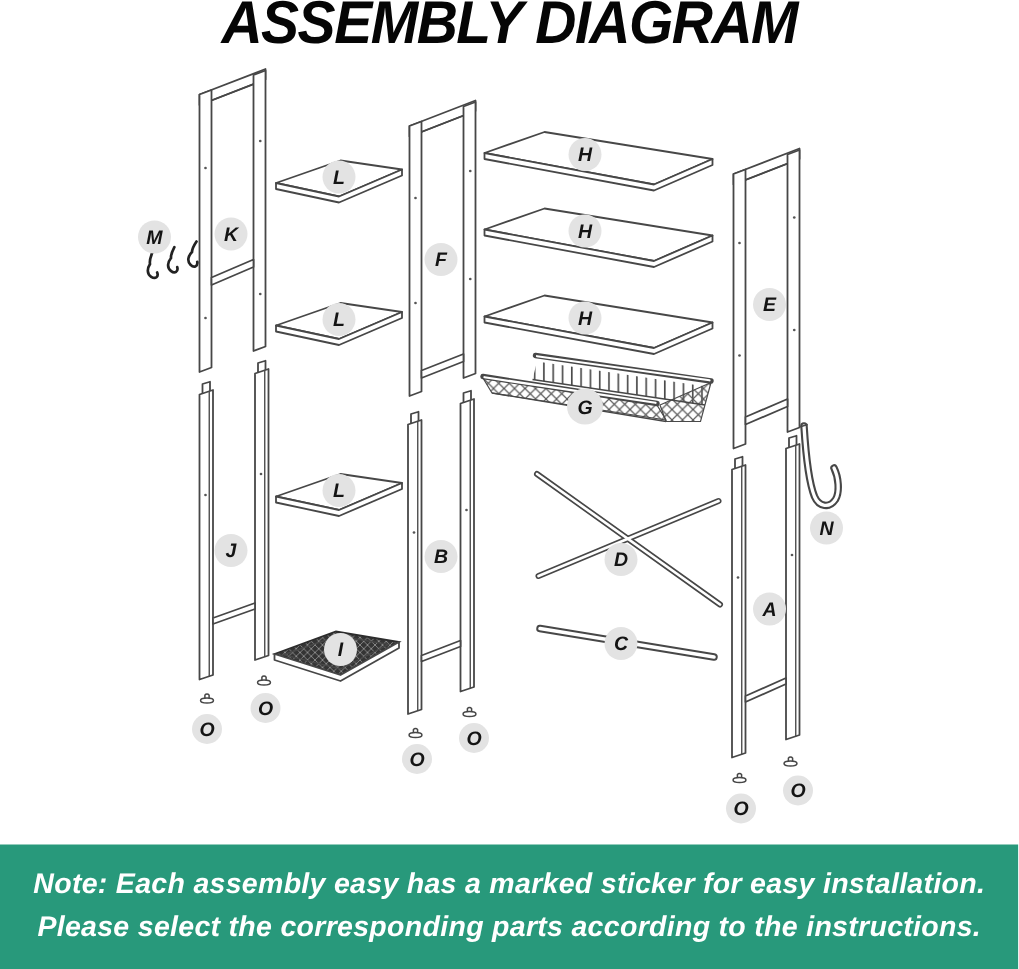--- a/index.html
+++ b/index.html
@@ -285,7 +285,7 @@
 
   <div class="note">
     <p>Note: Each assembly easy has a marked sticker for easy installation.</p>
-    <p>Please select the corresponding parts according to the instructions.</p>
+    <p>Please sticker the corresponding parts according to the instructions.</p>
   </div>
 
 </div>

-*-

#### [What this task involves]
Exactly and only the lines from the line containing "<p>Please sticker the" through the final line of the records above must be returned.

#### [Task result]
+    <p>Please sticker the corresponding parts according to the instructions.</p>
   </div>
 
 </div>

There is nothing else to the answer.